Principalmente ao ouvir Sam gritando:
— Arrumem um quarto!
Damien o pegava firme pela cintura, deixando-o bem grudado contra o corpo dele, e as mãos de Taylor estavam no ombro do ruivo, enquanto trocavam aquele beijo quase cinematográfico na frente de todos. Quando Damien se afastou, Taylor abriu e fechou a boca como um peixe fora d’água.
— Você vive me surpreendendo... – Acabou murmurando quando conseguiu articular as palavras novamente, o rosto ainda quente e o coração acelerado.
Damien sorriu enquanto inclinava o rosto e esfregava o seu nariz de leve no dele.
— Eu te amo. – Murmurou. – E não me importo de admitir isso na frente de todo mundo. Aliás, eu quero é que todo mundo saiba pra não ficarem tentando colocar a mão em você. – Falou em um tom ciumento.
Taylor suspirou devido ao ciúmes bobo do ruivo, mas sorriu, pegou a mão dele e, junto com a cesta, desceu com o namorado do gazebo. Sam se gabava para alguns:
— Eu já sabia há muito tempo. – Falava, referindo-se ao namoro de Damien e Taylor. – Aliás, eu fui fundamental para que eles acabassem juntos.
Taylor deu um peteleco no loiro quando passou por ele.
John ainda observava embasbacado à cena. O maior pegador da cidade estava namorando outro homem. Mais ainda... Ele estava namorando com o médico, aparentemente completamente apaixonado por ele e isso provava que Sam realmente sempre foi apenas um amigo. Bem, John teria mais uma coisa pela qual pedir desculpas ao loiro depois. Mas, lá no fundo, também sabia que, mesmo ciente de que Damien estava completamente em outra, continuaria tendo aquele ciumezinho besta ao ver Sam falando com o ruivo. Porém, não demonstraria porque o loirinho ficaria magoado.
— Então, eu sei que é difícil continuar depois dessa bomba surpresa, mas ainda temos algumas cestas...
E o leilão foi retomado. As cestas seguintes foram leiloadas com os valores normais e, aos poucos, as pessoas foram esquecendo, ou melhor, deixando pra comentar depois, sobre o beijo de cinema que presenciaram naquele palco.
— Agora a última cesta. É a minha. Não posso garantir que está boa, mas eu me esforcei. – John deu um sorriso amarelo enquanto erguia a cestinha.

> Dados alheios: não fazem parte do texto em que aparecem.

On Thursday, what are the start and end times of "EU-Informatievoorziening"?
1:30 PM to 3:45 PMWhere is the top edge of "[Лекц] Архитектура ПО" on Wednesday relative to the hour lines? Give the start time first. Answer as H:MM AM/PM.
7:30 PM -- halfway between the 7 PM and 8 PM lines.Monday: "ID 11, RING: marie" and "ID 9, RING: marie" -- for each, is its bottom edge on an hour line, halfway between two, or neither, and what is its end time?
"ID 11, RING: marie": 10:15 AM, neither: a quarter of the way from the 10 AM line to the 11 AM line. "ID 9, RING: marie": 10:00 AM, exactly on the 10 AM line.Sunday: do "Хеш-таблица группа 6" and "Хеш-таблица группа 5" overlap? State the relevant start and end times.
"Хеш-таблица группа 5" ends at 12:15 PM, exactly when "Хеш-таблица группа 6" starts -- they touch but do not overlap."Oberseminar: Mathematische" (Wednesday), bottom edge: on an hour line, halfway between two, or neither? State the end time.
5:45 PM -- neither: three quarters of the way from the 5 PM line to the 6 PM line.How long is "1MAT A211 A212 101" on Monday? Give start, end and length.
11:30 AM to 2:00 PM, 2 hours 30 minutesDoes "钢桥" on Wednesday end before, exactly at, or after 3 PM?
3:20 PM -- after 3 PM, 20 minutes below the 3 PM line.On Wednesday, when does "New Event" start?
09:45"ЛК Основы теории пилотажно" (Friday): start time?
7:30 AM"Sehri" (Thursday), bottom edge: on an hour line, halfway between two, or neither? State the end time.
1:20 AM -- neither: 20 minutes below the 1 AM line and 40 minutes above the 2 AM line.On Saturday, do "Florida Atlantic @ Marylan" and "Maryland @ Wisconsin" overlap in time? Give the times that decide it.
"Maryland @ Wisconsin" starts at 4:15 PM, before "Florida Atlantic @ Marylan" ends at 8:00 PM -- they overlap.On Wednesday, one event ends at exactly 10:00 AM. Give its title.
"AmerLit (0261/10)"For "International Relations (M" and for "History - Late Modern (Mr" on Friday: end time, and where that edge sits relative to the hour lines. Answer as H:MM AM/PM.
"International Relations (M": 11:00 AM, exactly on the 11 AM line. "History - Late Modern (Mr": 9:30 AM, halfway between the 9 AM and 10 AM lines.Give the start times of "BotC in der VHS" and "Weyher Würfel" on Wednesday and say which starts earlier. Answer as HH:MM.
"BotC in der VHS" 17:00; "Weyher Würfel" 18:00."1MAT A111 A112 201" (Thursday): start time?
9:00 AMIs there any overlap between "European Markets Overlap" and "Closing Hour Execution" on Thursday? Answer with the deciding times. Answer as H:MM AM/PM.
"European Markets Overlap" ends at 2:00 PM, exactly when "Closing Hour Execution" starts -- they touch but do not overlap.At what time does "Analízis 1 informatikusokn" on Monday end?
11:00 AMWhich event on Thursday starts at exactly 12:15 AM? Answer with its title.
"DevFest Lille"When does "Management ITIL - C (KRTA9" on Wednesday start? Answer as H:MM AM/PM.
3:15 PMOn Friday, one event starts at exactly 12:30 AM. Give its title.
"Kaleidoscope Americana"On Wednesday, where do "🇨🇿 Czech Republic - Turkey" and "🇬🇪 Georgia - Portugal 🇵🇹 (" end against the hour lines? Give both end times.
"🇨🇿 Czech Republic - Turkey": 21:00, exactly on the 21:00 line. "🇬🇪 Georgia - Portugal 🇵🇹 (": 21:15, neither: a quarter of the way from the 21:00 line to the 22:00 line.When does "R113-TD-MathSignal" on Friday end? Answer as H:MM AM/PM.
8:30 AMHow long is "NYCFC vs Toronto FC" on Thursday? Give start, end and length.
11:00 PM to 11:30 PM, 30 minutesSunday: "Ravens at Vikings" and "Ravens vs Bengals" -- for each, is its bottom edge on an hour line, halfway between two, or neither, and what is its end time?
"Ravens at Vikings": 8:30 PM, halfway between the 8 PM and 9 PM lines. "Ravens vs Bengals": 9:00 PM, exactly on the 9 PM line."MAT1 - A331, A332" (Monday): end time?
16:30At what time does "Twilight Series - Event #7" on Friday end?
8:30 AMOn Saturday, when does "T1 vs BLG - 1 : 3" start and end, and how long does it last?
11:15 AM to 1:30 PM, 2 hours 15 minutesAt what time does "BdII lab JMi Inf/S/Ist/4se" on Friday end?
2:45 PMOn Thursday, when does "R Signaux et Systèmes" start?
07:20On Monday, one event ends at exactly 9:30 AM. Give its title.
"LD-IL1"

Ele não estava esperando conseguir muito por ela. Desde o fim de seu casamento ele havia se isolado e se concentrado unicamente em seu trabalho, nos filhos e, em segredo, em Sam. E Sam certamente continuaria fingindo que os dois não tinham nada já que não queria que a mãe soubesse do namoro dos dois. Era um pouco dolorido ter visto Damien e Taylor deixarem o palco de mãos dadas (como John gostaria de fazer com Sam), dando um tapa na cara de todos os preconceituosos da cidade... Bem, um tapa que teria sido dado em John também se tivesse acontecido alguns meses antes.
Sam primeiro observou, mas, conforme os lances subiam perigosamente, ele ficou irritado. John podia achar que não, mas a mulherada solteira também tinha ele na lista dos “solteiros bonitões para casar”.
— 300 dólares! – Uma garota de uns 25 anos gritou, estendendo o braço. Era peituda e bonita. Sam fechou a cara.
— 350! – Lançou outra, um pouco mais velha.
— 400! – Uma das assistentes de Mirian no salão de beleza gritou.
Sam foi ficando com as orelhas vermelhas, principalmente ao notar a forma como John começou a parecer convencido por ter tantos lances. O loiro bem que tentou se controlar, ele resistiu bravamente, mas quando os lances pareceram parar em 800 dólares, por parte da garota de 25 anos que parecia nutrir alguma paixão platônica por John, Sam gritou antes que John fechasse a venda:
— Mil dólares!
É, aquele era o dia das surpresas em Canmore. Quase todo mundo sabia do preconceito de John quanto a homossexuais. O pai do moreno havia, digamos, deixado um legado, e John nunca o havia desfeito. Eram recorrentes as fofocas sobre as brigas e desavenças entre John e Sam também. Então, as pessoas pareceram muito mais chocadas com Sam avançando de muleta até o gazebo, do que com Devon, o ator famoso, comprando a cesta de um professor, ou Damien, o Don Juan, revelando-se gay (ou bi) depois de quebrar tantos corações femininos.
Quando Sam conseguiu subir no gazebo, ele sorriu e se atirou nos braços de John.